A novel computing platform developed by researchers at the University of Pittsburgh School of Medicine identifies powerful viral vectors that could deliver gene therapies to the retina with maximum efficiency and precision.
The technology, described in an article published today in eLife magazine, is streamlining the development of gene therapy approaches to treating genetic blindness diseases. The approach saves valuable time and resources by speeding up the identification of suitable genetic candidates capable of treating an affected part of the retina with astonishing accuracy.
Loss of vision has a major impact on the quality of life. It has long been one of the greatest fears of people, alongside cancer and Alzheimer’s. But visual field restoration has entered a new era in which many patients received effective treatment for the first time. Therefore, the potential of our new platform is enormous – it will allow us to translate new therapies that are already working for some patients into the clinic much faster. “
Leah Byrne, Ph.D., Senior Writer, Assistant Professor of Ophthalmology, University of Pittsburgh
Although blinded genetic disorders that affect the retina are considered rare, around 1 in 3,000 people worldwide carry one or more copies of defective genes that lead to retinal degeneration and vision loss. For centuries, many people with inherited blindness were virtually guaranteed to spend part of their lives in darkness.

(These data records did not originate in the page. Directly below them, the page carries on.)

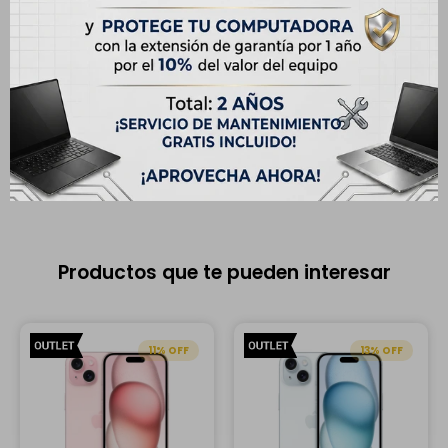
Descripción
Especificaciones
El equipo puede tener cambios de componentes y cuenta con
6
meses de garantía
. Presenta detalles estéticos que no afectan
su funcionamiento. Puede venir sin su empaque original.
Productos que te pueden interesar
11
13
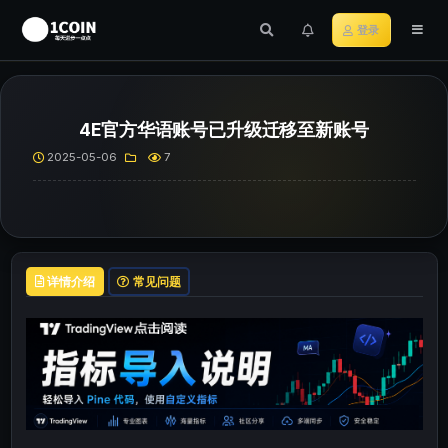
登录
4E官方华语账号已升级迁移至新账号
2025-05-06
7
详情介绍
常见问题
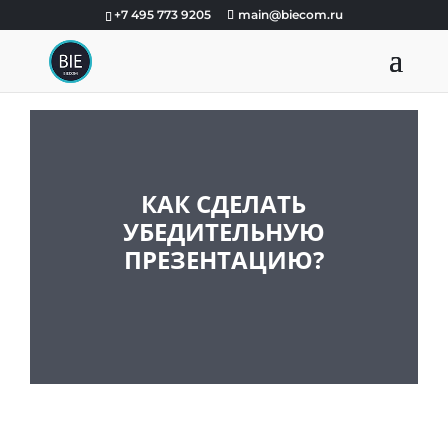
+7 495 773 9205
main@biecom.ru
КАК СДЕЛАТЬ
УБЕДИТЕЛЬНУЮ
ПРЕЗЕНТАЦИЮ?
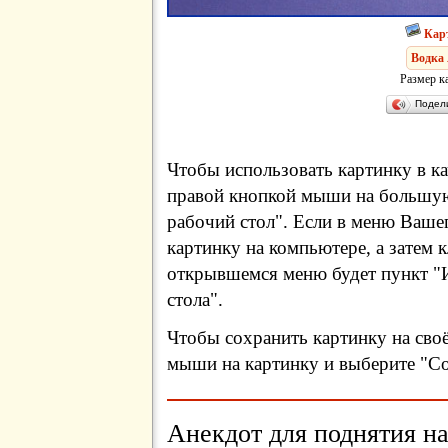
Кар
Водка
Размер к
Подел
Чтобы использовать картинку в ка
правой кнопкой мыши на большую
рабочий стол". Если в меню Вашег
картинку на компьютере, а затем 
открывшемся меню будет пункт "И
стола".
Чтобы сохранить картинку на сво
мыши на картинку и выберите "Сох
Анекдот для поднятия на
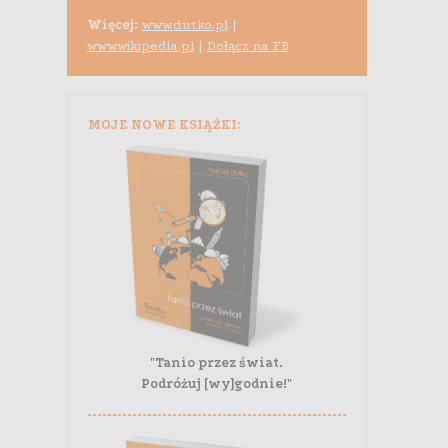
Więcej:
www.dutko.pl
|
www.wikipedia.pl
|
Dołącz na FB
MOJE NOWE KSIĄŻKI:
"Tanio przez świat.
Podróżuj [wy]godnie!"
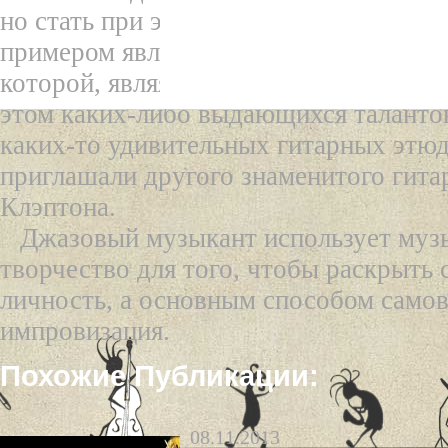
но стать при этом известнейшим испо
примером является великая группа «Б
которой, являясь звездами первой вел
этом каких-либо выдающихся талантов
каких-то удивительных гитарных этю
приглашали другого знаменитого гит
Клэптона.
Джазовый музыкант использует муз
творчество для того, чтобы раскрыть
личность, а основным способом само
импровизация.
Похожие Публикации:
08.11.2013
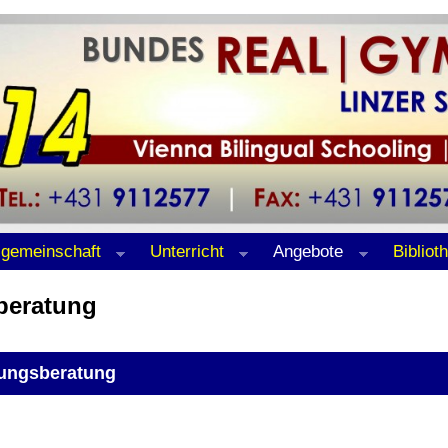
lgemeinschaft
Unterricht
Angebote
Bibliot
beratung
dungsberatung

Now that several gene therapies are already on the market in Europe and the US, and dozens more are entering clinical trials, hope is within reach for people with hereditary blindness, but one major obstacle remains: ensuring that vectors, or inactivated viruses, are targeting the The therapeutic genetics carry enter the exact cells that the scientists are targeting. The retina is made up of hundreds of millions of cells arranged in a series of layers, so aiming the vector precisely at a specific location within this universe is no trivial task.
To approach the problem, researchers developed a computer platform called scAAVengr, which uses single-cell RNA sequencing to quickly and quantitatively assess – among dozens of options – which adeno-associated virus vector, or AAV, is best for the task , a gene therapy on a specific part of the retina.
The traditional approach to evaluating AAVs is painstakingly slow, requiring several years and many laboratory animals. It is also not very accurate, as it does not directly measure whether AAVs have not only entered the cells but have also given off their gene therapy cargo.
In contrast, scAAVengr uses single cell RNA sequencing, which detects whether the cargo is safely arriving at its destination. And with scAAVengr, this process takes months, not years.
The platform’s uses aren’t just limited to the retina – the researchers showed that it also works in identifying AAVs that target other tissues such as the brain, heart, and liver.
“A rising tide is lifting all boats, and we hope this technology advances gene therapy treatments for other uses as well as vision restoration,” said Byrne. “The rapidly evolving areas of gene editing and optogenetics all rely on efficient gene delivery, so being able to quickly and strategically select transport vectors would be an exciting step forward.
Öztürk, BE, et al. (2021) scAAVengr, a transcriptome-based pipeline for the quantitative ranking of genetically modified AAVs with single cell dissolution. eLife. doi.org/10.7554/eLife.64175.